NEW REPORT: Who’s Afraid of School Choice?

There are three certainties in life: death, taxes, and scaremongering that school choice will destroy public education.

Whenever a state legislature is considering a bill to create a new educational choice policy, the proverbial Chicken Littles inevitably start squawking that the sky is falling.

For example, when Kentucky lawmakers proposed a K-12 education savings account (ESA) policy this year, Gov. Andrew Beshear cried that it was “the beginning of the end to public education,” while state senator Reginald Thomas declared that public education had its “neck inside a guillotine, getting ready to have his head cut off.” Meanwhile, the Arkansas legislature was considering a $3-million tax-credit scholarship bill, which state representative David Tollett called “the final nail in the coffin of public education.” In New Hampshire, state senator Lou D’Allesandro declared that the ESA proposal was “carving public education apart.”

Fortunately for everyone, the sky isn’t falling.

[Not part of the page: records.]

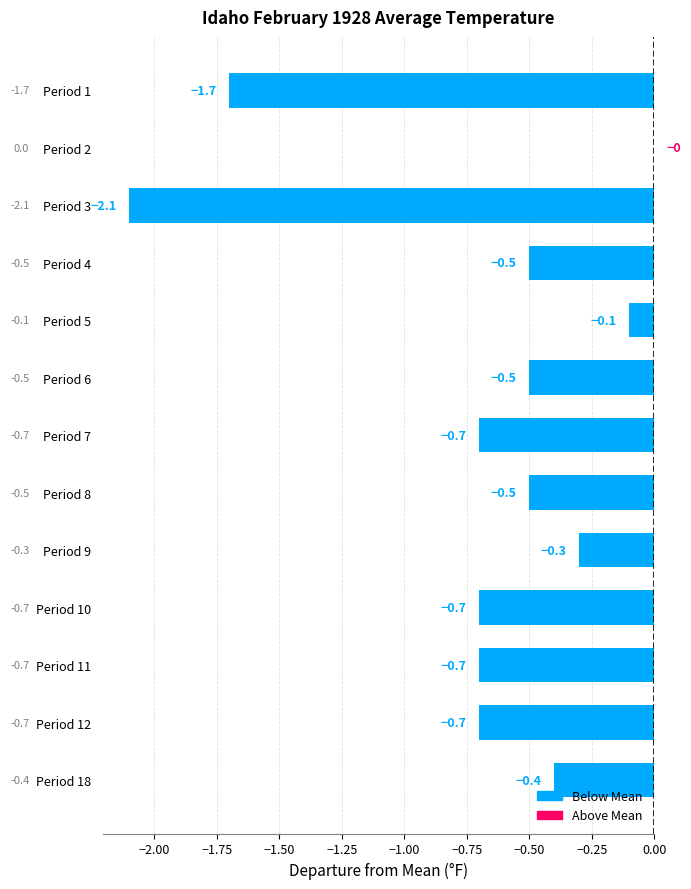

Which label corresponds to the largest value in the chart?

Period 2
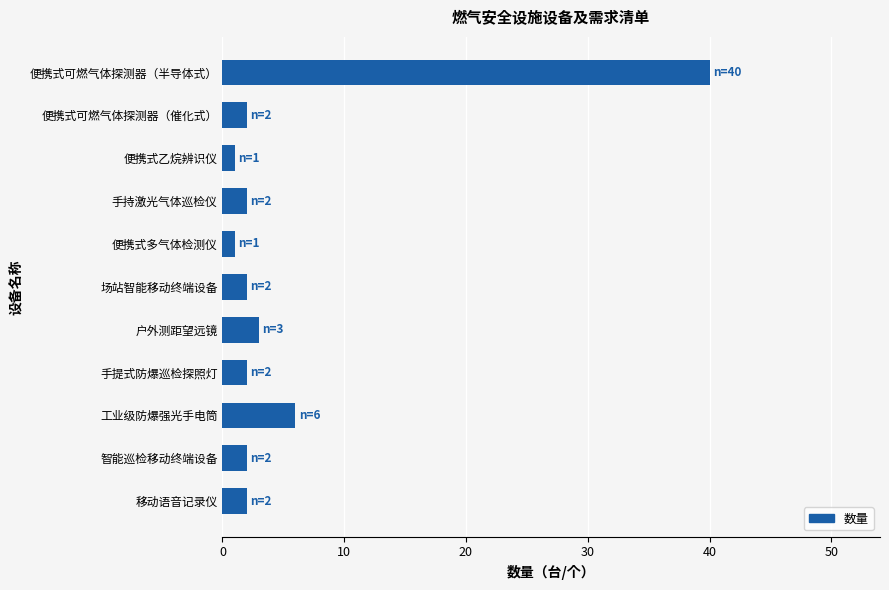

At which label is the value closest to 20?

工业级防爆强光手电筒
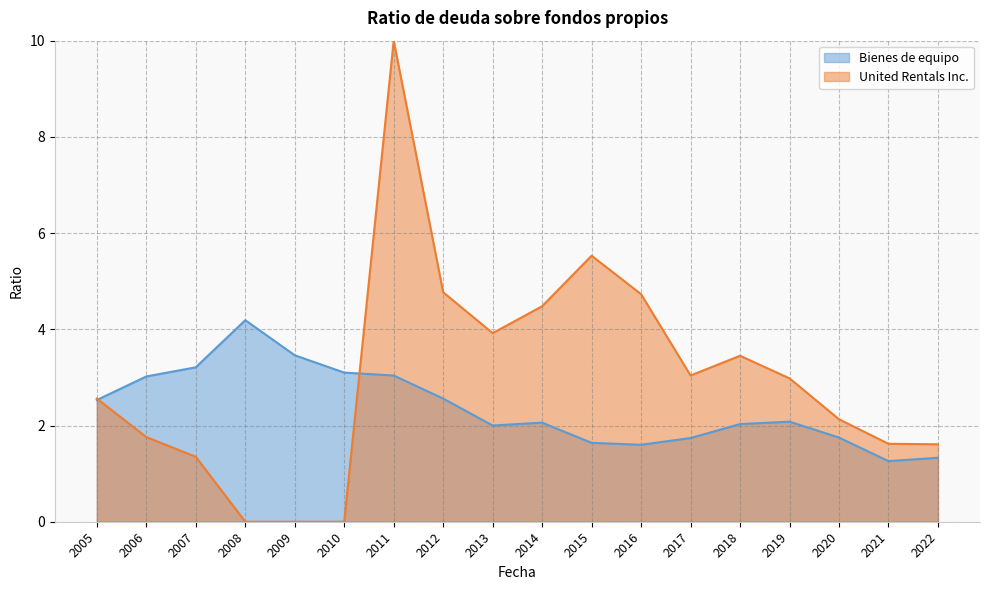

Rank the categories by value from lowest to highest.

2021, 2022, 2016, 2015, 2017, 2020, 2013, 2018, 2014, 2019, 2005, 2012, 2006, 2011, 2010, 2007, 2009, 2008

Contrary to the predictions that school choice Chicken Littles have been making for decades, school choice does not harm public education, let alone “destroy” it.

How do we know?

Well, we can look at the states with decades of experience with choice policies and see that their public school systems are not only still around, but they tend to be doing significantly better since the advent of school choice. As detailed in a new report from EdChoice, Who’s Afraid of School Choice? Examining the Validity and Intensity of Predictions by School Choice Opponents, predictions about the harm to the district school system have not materialized in the five states with the oldest and most robust school choice programs.

Whether looking at raw standardized test scores, statistical comparisons of states’ test scores with the Educational Freedom Index, or research on the competitive effects of school choice, the overwhelming conclusion is that educational choice has a modest but statistically significant positive effect on the performance of district schools.

 

Take Florida, for example.

When lawmakers voted for a voucher program in 1999, then Florida Rep. Debbie Wasserman Schultz declared: “This is the day that will go down in the annals of Florida history as the day we abandoned the public schools and the day that we abandoned, more importantly, our children.” A school board member decried the “attempt to strip the public schools of the resources they have” while the head of an interest group warned, “This will kill public education.”

Since then, Florida’s choice sector has grown to the second largest per capita and the largest in the nation in absolute terms, with more than 180,000 students participating in the state’s voucher, tax-credit scholarship and ESA programs.

And how are the district schools doing? As with Mark Twain, reports of the death of Florida’s district school system were greatly exaggerated.

From 2003 to 2020, Florida’s gains on the National Assessment of Educational Progress (NAEP) have significantly outpaced the national average, increasing by 12.2 points and 6.7 points on 4th grade math and reading, and 7.2 points and 6.1 points on 8th grade math and reading. Likewise, a recent study of the competitive effects of school choice on district schools in Florida found “consistent evidence that as more students use scholarships to attend private schools, students in public schools most likely to experience heightened competition due to the program see positive effects” on math and reading scores.

Florida is not unique. Researchers at the University of Arkansas found a “strong and statistically significant association” between educational freedom (including the robustness of a state’s school choice policies) and “both academic scores and academic gains.” Indeed, 25 out of 28 empirical studies on the effects of voucher or tax-credit scholarship programs on the academic performance of students who remain at their traditional public schools find statistically significant positive effects. One finds no visible effect, and two find a small negative effect.

The predictions of educational choice opponents are not only consistently wrong, but they also lack any sense of proportionality.

Take, for example, Gov. Beshear’s assertion above that the ESA proposal represented “the beginning of the end to public education.” Was Kentucky considering a proposal like West Virginia’s Hope Scholarship bill, which created an ESA for every single K–12 student switching out of a district school or entering kindergarten?

Not even close.

The Kentucky tax-credit ESA provides funding for a maximum of about 0.6 percent of Kentucky students. Likewise, the tax-credit scholarship program that Rep. Tollett called “the final nail in the coffin of public education” was capped at $2 million and will serve fewer than 0.1 percent of Arkansas students.

As detailed in the Who’s Afraid of School Choice? report, the level of rhetorical intensity employed by opponents of school choice remains constant no matter the size and scope of the proposed policy. Even when considering the most modest proposals, school choice opponents make like Spinal Tap and turn it up to eleven.

In short: Opponents of educational choice recycle the same false prophesies of doom without regard to the evidence or the scope of the proposals. Policymakers have no reason to believe the fearmongering of the Chicken Littles, nor should they expect that reducing the size and scope of their proposals will reduce the intensity of opposition. Instead, they should stay the course, be bold and ensure that every child gets access to the quality education they deserve.